Monday, November 17, 2008

WARNING: RANT AND LANGUAGE AHEAD!

Ok, so this afternoon I needed to mail several (as in over 20) small boxes for a swap I participated in. The boxes all had stamps on them and we wanted to check that we put enough so the recipients wouldn't owe postage. Thinking about how I don't like to get in line behind someone with a buttload of stuff I thought it would be best if I visited one of those independent mailing stores. I know of one close by the house and there are never people waiting in line. After getting a couple of personal packages ready to mail with the swap boxes I toodle down the road and have to detour a couple of miles out of my way because they are working on the train intersection a mile from my house. For those of you familiar with the Phoenix area this involves the dreaded Grand Ave. intersection (could possibly be fall out from the two old people who got in the way of the train last week?). So.........down Grand way out of my way to get to this store at Bell and RH Johnson Blvd. Figure out how to get all 20+ packages in in one trip (it's still way too hot here!), ok, so far so good. I troop into the store and the woman behind the counter sluffs out, looks at the bags of boxes and says to me: "What do you have there?" Jesus! What the Fuck does it look like?
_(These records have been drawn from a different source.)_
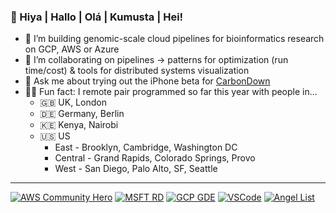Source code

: ### 👋 Hiya | Hallo | Olá | Kumusta | Hei! 

- 🔭  I’m building genomic-scale cloud pipelines for bioinformatics research on GCP, AWS or Azure
- 👯  I’m collaborating on pipelines -> patterns for optimization (run time/cost) & tools for distributed systems visualization
- 🌲  Ask me about trying out the iPhone beta for [CarbonDown](https://www.carbondownapp.com/)
- 👩‍💻  Fun fact: I remote pair programmed so far this year with people in...
  - 🇬🇧  UK, London 
  - 🇩🇪  Germany, Berlin 
  - 🇰🇪  Kenya, Nairobi 
  - 🇺🇸  US 
    - East - Brooklyn, Cambridge, Washington DC   
    - Central - Grand Rapids, Colorado Springs,  Provo 
    - West - San Diego, Palo Alto, SF, Seattle 
  
---

[![AWS Community Hero](https://github.com/lynnlangit/lynnlangit/blob/master/badges/aws.svg)](https://aws.amazon.com/developer/community/heroes/lynn-langit/)
[![MSFT RD](https://github.com/lynnlangit/lynnlangit/blob/master/badges/azure.svg)](https://rd.microsoft.com/en-us/lynn-langit)
[![GCP GDE](https://github.com/lynnlangit/lynnlangit/blob/master/badges/cloud.svg)](https://developers.google.com/community/experts/directory/profile/profile-lynn_langit)
[![VSCode](https://github.com/lynnlangit/lynnlangit/blob/master/badges/visualstudio_code.svg)](http://www.lynnlangit.com)
[![Angel List](https://github.com/lynnlangit/lynnlangit/blob/master/badges/angellist.svg)](https://angel.co/u/lynn-langit)

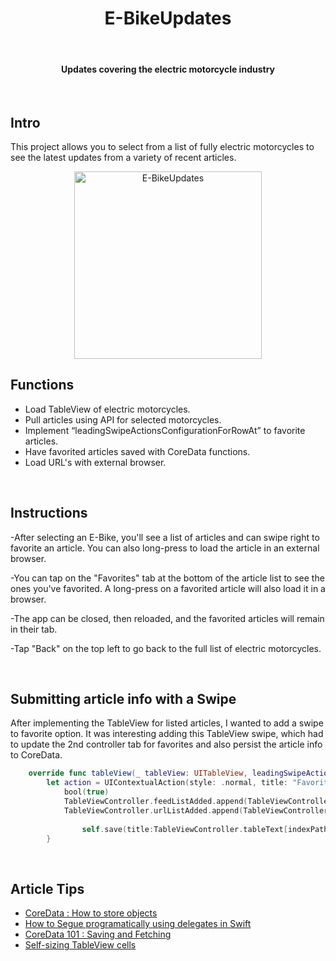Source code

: <h1 align="center"> E-BikeUpdates </h1> <br>

<h4 align="center">Updates covering the electric motorcycle industry</h4> <br>
 

## Intro

This project allows you to select from a list of fully electric motorcycles to see the latest updates from a variety of recent articles. 

<p align="center">
  <img alt="E-BikeUpdates" title="E-BikeUpdates" src="screenshots/ebike2.gif" width=300>
</p>

## Functions 
* Load TableView of electric motorcycles. 
* Pull articles using API for selected motorcycles. 
* Implement “leadingSwipeActionsConfigurationForRowAt” to favorite articles.
* Have favorited articles saved with CoreData functions. 
* Load URL's with external browser. 
<br>

## Instructions
-After selecting an E-Bike, you'll see a list of articles and can swipe right to favorite an article. You can also long-press to load the article in an external browser. 

-You can tap on the "Favorites" tab at the bottom of the article list to see the ones you've favorited. A long-press on a favorited article will also load it in a browser. 

-The app can be closed, then reloaded, and the favorited articles will remain in their tab. 

-Tap "Back" on the top left to go back to the full list of electric motorcycles. 

<br>

## Submitting article info with a Swipe

After implementing the TableView for listed articles, I wanted to add a swipe to favorite option. It was interesting adding this TableView swipe, which had to update the 2nd controller tab for favorites and also persist the article info to CoreData.

``` swift
    override func tableView(_ tableView: UITableView, leadingSwipeActionsConfigurationForRowAt indexPath: IndexPath) -> UISwipeActionsConfiguration? {
        let action = UIContextualAction(style: .normal, title: "Favorite") { (action, view, bool) in
            bool(true)
            TableViewController.feedListAdded.append(TableViewController.tableText[indexPath.row])
            TableViewController.urlListAdded.append(TableViewController.urlList[indexPath.row])
            
                self.save(title:TableViewController.tableText[indexPath.row], url:TableViewController.urlList[indexPath.row])
        }
 ```
<br>

## Article Tips

* <a href="http://www.kaleidosblog.com/swift-core-data-how-to-store-objects" target="_blank">CoreData : How to store objects</a><br>
* <a href="https://medium.com/@jacqschweiger/how-to-segue-programmatically-using-delegates-in-swift-e333a9800f5" target="_blank">How to Segue programatically using delegates in Swift</a><br>
* <a href="https://www.codementor.io/codementorteam/core-data-tutorial-saving-and-fetching-pdphdmh50" target="_blank">CoreData 101 : Saving and Fetching</a><br>
* <a href="https://www.raywenderlich.com/1067-self-sizing-table-view-cells" target="_blank" >Self-sizing TableView cells</a>
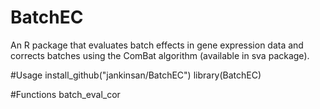 # BatchEC
An R package that evaluates batch effects in gene expression data and corrects batches using the ComBat algorithm (available in sva package).

#Usage
install_github("jankinsan/BatchEC")
library(BatchEC)

#Functions
batch_eval_cor    
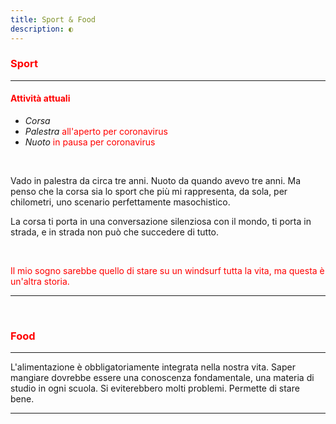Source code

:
 ```yaml
---
title: Sport & Food
description: ◐
---
```


### <span style="color:red">Sport</span>
---

#### <span style="color:red">Attività attuali</span>
* _Corsa_
* _Palestra_ <span style="color:red">all'aperto per coronavirus</span>
* _Nuoto_ <span style="color:red">in pausa per coronavirus</span>

&nbsp;

Vado in palestra da circa tre anni. Nuoto da quando avevo tre anni. Ma penso che la corsa sia lo sport che più mi rappresenta, da sola, per chilometri, uno scenario perfettamente masochistico.

La corsa ti porta in una conversazione silenziosa con il mondo, ti porta in strada, e in strada non può che succedere di tutto.

&nbsp;

<span style="color:red">Il mio sogno sarebbe quello di stare su un windsurf tutta la vita, ma questa è un'altra storia.</span>

---
&nbsp;

### <span style="color:red">Food</span>
---
L'alimentazione è obbligatoriamente integrata nella nostra vita. Saper mangiare dovrebbe essere una conoscenza fondamentale, una materia di studio in ogni scuola. Si eviterebbero molti problemi. Permette di stare bene.

---
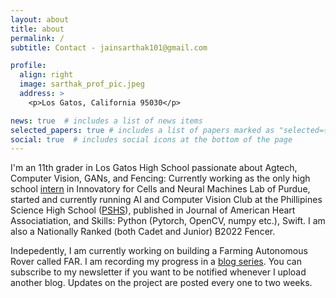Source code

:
 ```yaml
---
layout: about
title: about
permalink: /
subtitle: Contact - jainsarthak101@gmail.com

profile:
  align: right
  image: sarthak_prof_pic.jpeg
  address: >
    <p>Los Gatos, California 95030</p>

news: true  # includes a list of news items
selected_papers: true # includes a list of papers marked as "selected={true}"
social: true  # includes social icons at the bottom of the page
---
```


I'm an 11th grader in Los Gatos High School passionate about Agtech, Computer Vision, GANs, and Fencing: Currently working as the only high school [intern](https://schaterji.io/team/sarthak-jain.html) in Innovatory for Cells and Neural Machines Lab of Purdue, started and currently running AI and Computer Vision Club at the Phillipines Science High School ([PSHS](http://www.pshs.edu.ph/)), published in Journal of American Heart Associatiation, and  Skills: Python (Pytorch, OpenCV, numpy etc.), Swift. I am also a Nationally Ranked (both Cadet and Junior) B2022 Fencer.

Indepedently, I am currently working on building a Farming Autonomous Rover called FAR. I am recording my progress in a [blog series](https://sarthakj.substack.com/). You can subscribe to my newsletter if you want to be notified whenever I upload another blog. Updates on the project are posted every one to two weeks.  




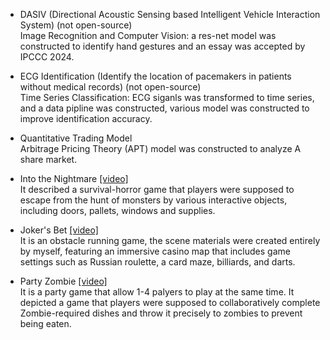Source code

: - DASIV (Directional Acoustic Sensing based Intelligent Vehicle Interaction System) (not open-source) \
  Image Recognition and Computer Vision: a res-net model was constructed  to identify hand gestures and an essay was accepted by IPCCC 2024.

- ECG Identification (Identify the location of pacemakers in patients without medical records) (not open-source)\
  Time Series Classification: ECG siganls was transformed to time series, and a data pipline was constructed, various model was constructed to improve identification accuracy. 

- Quantitative Trading Model\
  Arbitrage Pricing Theory (APT) model was constructed to analyze A share market.

- Into the Nightmare [[video]](https://youtu.be/dY8casdkQ4Q)\
  It described a survival-horror game that players were supposed to escape from the hunt of monsters by various interactive objects, including doors, pallets, windows and supplies.

- Joker's Bet [[video]](https://youtu.be/OB1XBbfd2MQ)\
  It is an obstacle running game, the scene materials were created entirely by myself, featuring an immersive casino map that includes game settings such as Russian roulette, a card maze, billiards, and darts.

- Party Zombie [[video]](https://youtu.be/3fLwJRP0bYk)\
  It is a party game that allow 1-4 palyers to play at the same time. It depicted a game that players were supposed to collaboratively complete Zombie-required dishes and throw it precisely to zombies to prevent being eaten.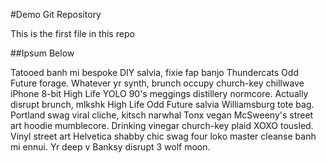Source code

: #Demo Git Repository

This is the first file in this repo

##Ipsum Below

Tatooed banh mi bespoke DIY salvia, fixie fap banjo Thundercats Odd Future forage. Whatever yr synth, brunch occupy church-key chillwave iPhone 8-bit High Life YOLO 90's meggings distillery normcore. Actually disrupt brunch, mlkshk High Life Odd Future salvia Williamsburg tote bag. Portland swag viral cliche, kitsch narwhal Tonx vegan McSweeny's street art hoodie mumblecore. Drinking vinegar church-key plaid XOXO tousled. Vinyl street art Helvetica shabby chic swag four loko master cleanse banh mi ennui. Yr deep v Banksy disrupt 3 wolf moon.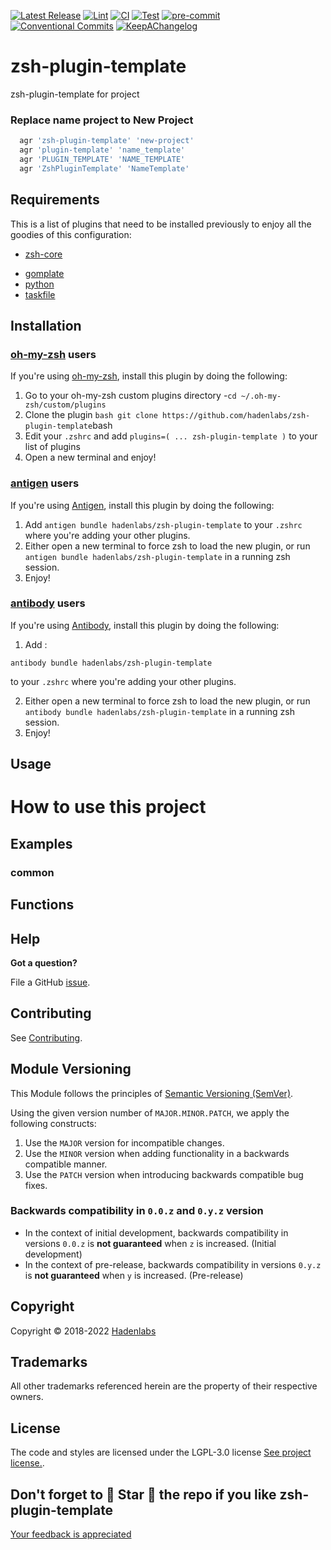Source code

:  <!-- Space: Projects -->
<!-- Title: ZshPluginTemplate -->

<!--


  ** DO NOT EDIT THIS FILE
  **
  ** 1) Make all changes to `provision/generator/README.yaml`
  ** 2) Run`task readme` to rebuild this file.
  **
  ** (We maintain HUNDREDS of open source projects. This is how we maintain our sanity.)
  **


  -->

[![Latest Release](https://img.shields.io/github/release/hadenlabs/zsh-plugin-template)](https://github.com/hadenlabs/zsh-plugin-template/releases) [![Lint](https://img.shields.io/github/workflow/status/hadenlabs/zsh-plugin-template/lint-code)](https://github.com/hadenlabs/zsh-plugin-template/actions?workflow=lint-code) [![CI](https://img.shields.io/github/workflow/status/hadenlabs/zsh-plugin-template/ci)](https://github.com/hadenlabs/zsh-plugin-template/actions?workflow=ci) [![Test](https://img.shields.io/github/workflow/status/hadenlabs/zsh-plugin-template/test)](https://github.com/hadenlabs/zsh-plugin-template/actions?workflow=test) [![pre-commit](https://img.shields.io/badge/pre--commit-enabled-brightgreen?logo=pre-commit&logoColor=white)](https://github.com/pre-commit/pre-commit) [![Conventional Commits](https://img.shields.io/badge/Conventional%20Commits-1.0.0-yellow)](https://conventionalcommits.org) [![KeepAChangelog](https://img.shields.io/badge/changelog-Keep%20a%20Changelog%20v1.0.0-orange)](https://keepachangelog.com)

# zsh-plugin-template

zsh-plugin-template for project

### Replace name project to New Project

```bash
  agr 'zsh-plugin-template' 'new-project'
  agr 'plugin-template' 'name_template'
  agr 'PLUGIN_TEMPLATE' 'NAME_TEMPLATE'
  agr 'ZshPluginTemplate' 'NameTemplate'
```

## Requirements

This is a list of plugins that need to be installed previously to enjoy all the goodies of this configuration:

- [zsh-core](https://github.com/hadenlabs/zsh-core)

* [gomplate](https://github.com/hairyhenderson/gomplate)
* [python](https://www.python.org)
* [taskfile](https://github.com/go-task/task)

## Installation

<!-- Space: Projects -->
<!-- Parent: Project -->
<!-- Title: Project Installation Oh-My-Zsh -->

<!-- Label: ZshPluginTemplate -->
<!-- Label: Project -->
<!-- Label: Installation -->
<!-- Label: Oh-My-Zsh -->
<!-- Include: docs/disclaimer.md -->
<!-- Include: ac:toc -->

### [oh-my-zsh](https://github.com/robbyrussell/oh-my-zsh) users

If you're using [oh-my-zsh](https://gitub.com/robbyrussell/oh-my-zsh), install this plugin by doing the following:

1.  Go to your oh-my-zsh custom plugins directory -`cd ~/.oh-my-zsh/custom/plugins`
2.  Clone the plugin `bash git clone https://github.com/hadenlabs/zsh-plugin-template`bash
3.  Edit your `.zshrc` and add `plugins=( ... zsh-plugin-template )` to your list of plugins
4.  Open a new terminal and enjoy!
    <!-- Space: Projects -->
    <!-- Parent: Project -->
    <!-- Title: Project Installation Antigen -->

<!-- Label: ZshPluginTemplate -->
<!-- Label: Project -->
<!-- Label: Installation -->
<!-- Label: Antigen -->
<!-- Include: docs/disclaimer.md -->
<!-- Include: ac:toc -->

### [antigen](https://github.com/zsh-users/antigen) users

If you're using [Antigen](https://github.com/zsh-users/antigen), install this plugin by doing the following:

1.  Add `antigen bundle hadenlabs/zsh-plugin-template` to your `.zshrc` where you're adding your other plugins.
2.  Either open a new terminal to force zsh to load the new plugin, or run `antigen bundle hadenlabs/zsh-plugin-template` in a running zsh session.
3.  Enjoy!
    <!-- Space: Projects -->
    <!-- Parent: Project -->
    <!-- Title: Project Installation Antibody -->

<!-- Label: ZshPluginTemplate -->
<!-- Label: Project -->
<!-- Label: Installation -->
<!-- Include: docs/disclaimer.md -->
<!-- Include: ac:toc -->

### [antibody](https://github.com/getantibody/antibody) users

If you're using [Antibody](https://github.com/getantibody/antibody), install this plugin by doing the following:

1.  Add :

```{.sourceCode .bash}
antibody bundle hadenlabs/zsh-plugin-template
```

to your `.zshrc` where you're adding your other plugins.

2.  Either open a new terminal to force zsh to load the new plugin, or run `antibody bundle hadenlabs/zsh-plugin-template` in a running zsh session.
3.  Enjoy!

## Usage

# How to use this project

## Examples

<!-- Space: Projects -->
<!-- Parent: ZshPluginTemplate -->
<!-- Title: Examples ZshPluginTemplate -->

<!-- Label: Examples -->
<!-- Include: ./../disclaimer.md -->
<!-- Include: ac:toc -->

### common

 <!-- Space: Projects -->
<!-- Parent: Project -->
<!-- Title: Functions -->

<!-- Label: Functions -->
<!-- Include: docs/disclaimer.md -->
<!-- Include: ac:toc -->

## Functions

## Help

**Got a question?**

File a GitHub [issue](https://github.com/hadenlabs/zsh-plugin-template/issues).

## Contributing

See [Contributing](./docs/contributing.md).

## Module Versioning

This Module follows the principles of [Semantic Versioning (SemVer)](https://semver.org/).

Using the given version number of `MAJOR.MINOR.PATCH`, we apply the following constructs:

1. Use the `MAJOR` version for incompatible changes.
1. Use the `MINOR` version when adding functionality in a backwards compatible manner.
1. Use the `PATCH` version when introducing backwards compatible bug fixes.

### Backwards compatibility in `0.0.z` and `0.y.z` version

- In the context of initial development, backwards compatibility in versions `0.0.z` is **not guaranteed** when `z` is increased. (Initial development)
- In the context of pre-release, backwards compatibility in versions `0.y.z` is **not guaranteed** when `y` is increased. (Pre-release)

## Copyright

Copyright © 2018-2022 [Hadenlabs](https://hadenlabs.com)

## Trademarks

All other trademarks referenced herein are the property of their respective owners.

## License

The code and styles are licensed under the LGPL-3.0 license [See project license.](LICENSE).

## Don't forget to 🌟 Star 🌟 the repo if you like zsh-plugin-template

[Your feedback is appreciated](https://github.com/hadenlabs/zsh-plugin-template/issues)
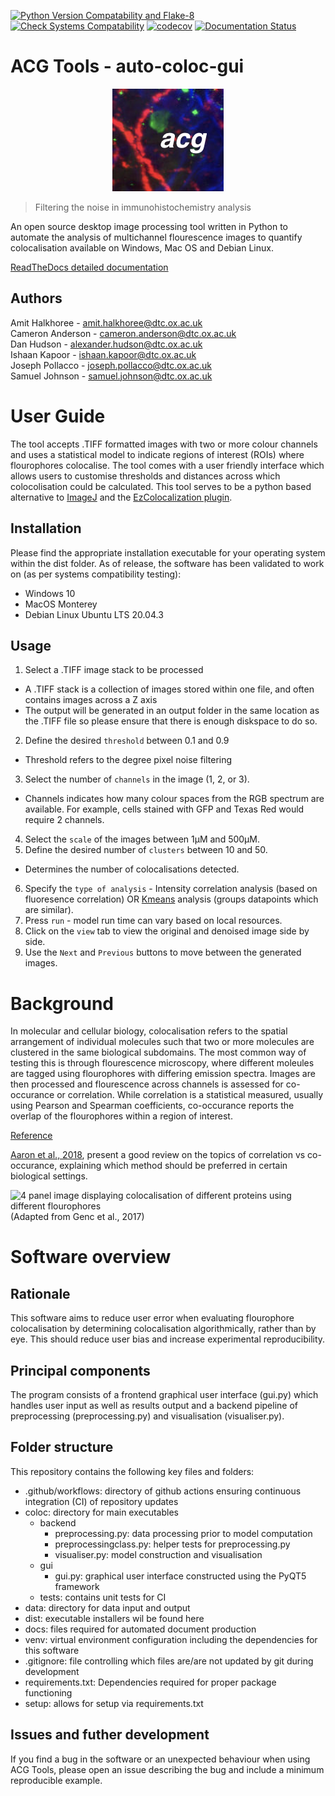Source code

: [![Python Version Compatability and Flake-8](https://github.com/Software-Engineering-BBSRC-Group-6/auto-coloc-gui/actions/workflows/python-version.yml/badge.svg)](https://github.com/Software-Engineering-BBSRC-Group-6/auto-coloc-gui/actions/workflows/python-version.yml)
[![Check Systems Compatability](https://github.com/Software-Engineering-BBSRC-Group-6/auto-coloc-gui/actions/workflows/system-compatability.yml/badge.svg)](https://github.com/Software-Engineering-BBSRC-Group-6/auto-coloc-gui/actions/workflows/system-compatability.yml)
[![codecov](https://codecov.io/gh/Software-Engineering-BBSRC-Group-6/auto-coloc-gui/branch/main/graph/badge.svg?token=0jS0kYRsze)](https://codecov.io/gh/Software-Engineering-BBSRC-Group-6/auto-coloc-gui)
[![Documentation Status](https://readthedocs.org/projects/auto-coloc-gui/badge/?version=main)](https://auto-coloc-gui.readthedocs.io/en/main/?badge=main)

# ACG Tools - auto-coloc-gui

<p align="center">
  <img src="coloc/gui/acg_logo.png" alt="ACG Tools Logo"/>
</p>

> Filtering the noise in immunohistochemistry analysis

An open source desktop image processing tool written in Python to automate the analysis of multichannel flourescence images to quantify colocalisation available on Windows, Mac OS and Debian Linux.

[ReadTheDocs detailed documentation](https://auto-coloc-gui.readthedocs.io/en/main/)


## Authors

Amit Halkhoree - amit.halkhoree@dtc.ox.ac.uk \
Cameron Anderson - cameron.anderson@dtc.ox.ac.uk \
Dan Hudson - alexander.hudson@dtc.ox.ac.uk \
Ishaan Kapoor - ishaan.kapoor@dtc.ox.ac.uk \
Joseph Pollacco - joseph.pollacco@dtc.ox.ac.uk \
Samuel Johnson - samuel.johnson@dtc.ox.ac.uk
# User Guide
The tool accepts .TIFF formatted images with two or more colour channels and uses a statistical model to indicate regions of interest (ROIs) where flourophores colocalise. The tool comes with a user friendly interface which allows users to customise thresholds and distances across which colocolisation could be calculated. This tool serves to be a python based alternative to [ImageJ](https://imagej.nih.gov/ij/) and the [EzColocalization plugin](https://www.nature.com/articles/s41598-018-33592-8).

## Installation
Please find the appropriate installation executable for your operating system within the dist folder. As of release, the software has been validated to work on (as per systems compatibility testing):
* Windows 10
* MacOS Monterey 
* Debian Linux Ubuntu LTS 20.04.3
## Usage
1) Select a .TIFF image stack to be processed
- A .TIFF stack is a collection of images stored within one file, and often contains images across a Z axis
- The output will be generated in an output folder in the same location as the .TIFF file so please ensure that there is enough diskspace to do so.
2) Define the desired `threshold` between 0.1 and 0.9 
- Threshold refers to the degree pixel noise filtering
3) Select the number of `channels` in the image (1, 2, or 3).
- Channels indicates how many colour spaces from the RGB spectrum are available. For example, cells stained with GFP and Texas Red would require 2 channels. 
4) Select the `scale` of the images between 1μM and 500μM.
5) Define the desired number of `clusters` between 10 and 50.
- Determines the number of colocalisations detected.
6) Specify the `type of analysis` - Intensity correlation analysis (based on fluoresence correlation) OR [Kmeans](https://scikit-learn.org/stable/modules/generated/sklearn.cluster.KMeans.html) analysis (groups datapoints which are similar).
7) Press `run` - model run time can vary based on local resources.
8) Click on the `view` tab to view the original and denoised image side by side.
9) Use the `Next` and `Previous` buttons to move between the generated images.

# Background

In molecular and cellular biology, colocalisation refers to the spatial arrangement of individual molecules such that two or more molecules are clustered in the same biological subdomains. The most common way of testing this is through flourescence microscopy, where different moleules are tagged using flourophores with differing emission spectra. Images are then processed and flourescence across channels is assessed for co-occurance or correlation. While correlation is a statistical measured, usually using Pearson and Spearman coefficients, co-occurance reports the overlap of the flourophores within a region of interest. 

[Reference](https://en.wikipedia.org/wiki/Colocalization)

[Aaron et al., 2018](doi:10.1242/jcs.211847), present a good review on the topics of correlation vs co-occurance, explaining which method should be preferred in certain biological settings. 


![4 panel image displaying colocalisation of different proteins using different flourophores](https://iiif.elifesciences.org/lax/22904%2Felife-22904-fig4-v2.tif/full/1500,/0/default.jpg) 
(Adapted from Genc et al., 2017)

# Software overview

## Rationale
This software aims to reduce user error when evaluating flourophore colocalisation by determining colocalisation algorithmically, rather than by eye. This should reduce user bias and increase experimental reproducibility. 

## Principal components
The program consists of a frontend graphical user interface (gui.py) which handles user input as well as results output and a backend pipeline of preprocessing (preprocessing.py) and visualisation (visualiser.py).

## Folder structure
This repository contains the following key files and folders:
* .github/workflows: directory of github actions ensuring continuous integration (CI) of repository updates
* coloc: directory for main executables
    * backend
        * preprocessing.py: data processing prior to model computation
        * preprocessingclass.py: helper tests for preprocessing.py
        * visualiser.py: model construction and visualisation
    * gui
        * gui.py: graphical user interface constructed using the PyQT5 framework
    * tests: contains unit tests for CI
* data: directory for data input and output
* dist: executable installers wil be found here
* docs: files required for automated document production
* venv: virtual environment configuration including the dependencies for this software
* .gitignore: file controlling which files are/are not updated by git during development
* requirements.txt: Dependencies required for proper package functioning
* setup: allows for setup via requirements.txt


## Issues and futher development

If you find a bug in the software or an unexpected behaviour when using ACG Tools, please open an issue describing the bug and include a minimum reproducible example.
Let's see..... I'm in a store called Pack and More that deals in sending mail, packages, etc. ..........I probably have LOTS OF PIECES OF DOG SHIT FOR YOU TO CHEW ON LADY!. But instead of saying what I was thinking (see above) I said "I have packages (duh!) for you to check the postage on." She looked at the boxes, looked at me and said "I suppose you want me to stand here and check all of those?" NO! STAND OVER THERE AND CHECK THEM, DUMB SHIT! I said: "Obviously, you don't want to." To which she replied: "Oh, I guess I can this time." Please feel free to imagine at this point the martyred heavy sigh that accompanied this statement from her. I looked at her, picked up the bags and said: "No, don't bother, I'll go to the post office where they won't give me a hard time about it." AND LEFT! OMG! What the hell does she do in there? Read The National Enquirer and drink prune juice? I wanted to beat the shit out of this indifferent, offensive bitch! I WILL NEVER GO BACK TO PACK AND MORE AT RH JOHNSON BLVD. AND BELL IN SUN CITY WEST, ARIZONA. Yes, if I knew the asshole's name I would print that, too!
Yet, the saga continues, because now I have to reload the boxes into my trunk and now go to the PO which is on the other side of the detour and hope there aren't a ton of people in the little po manned by just one clerk. She was VERY FRIENDLY! Yes, this would be THE POST OFFICE FOR SURPRISE AT GRAND AVE. AND DYSART IN SURPRISE ARIZONA! There were a few people on and off that came in so I let them do their business in between boxes.
On the way home just one more reason I hate the big city -- had to go another mile out of my way in S-L-O-W T-R-A-F-F-I-C in El Mirage just to get home!
Anyway, the packages are mailed, the postage was enough and I made it home. WITH THE AIR ON IN MY CAR BECAUSE IT IS WAY TOO F****ING HOT HERE IN NOVEMBER! Did I mention how I don't like living here anymore? I thought so, but thought I would say it again!
OK, done for now! Have to go breathe...................................

4 comments:

Mary S. Hunt said...

LOL
hmmm not a good journey...
i am with you on the big city life
give me small town
i would prefer it to be back in va
but i am glad i am not in a big town anymore...
when do you get to leave the big city life?

crimsoncat05 said...

oh my gosh, I am so sorry that you had to deal with that person! (and I'm extremely thankful that you did it, because I loooove my pages!!)

Unknown said...

Naughty, naughty. You've got a potty mouth!!

Oma said...

I would have found out her name and reported her! Like you said, what a b*tch!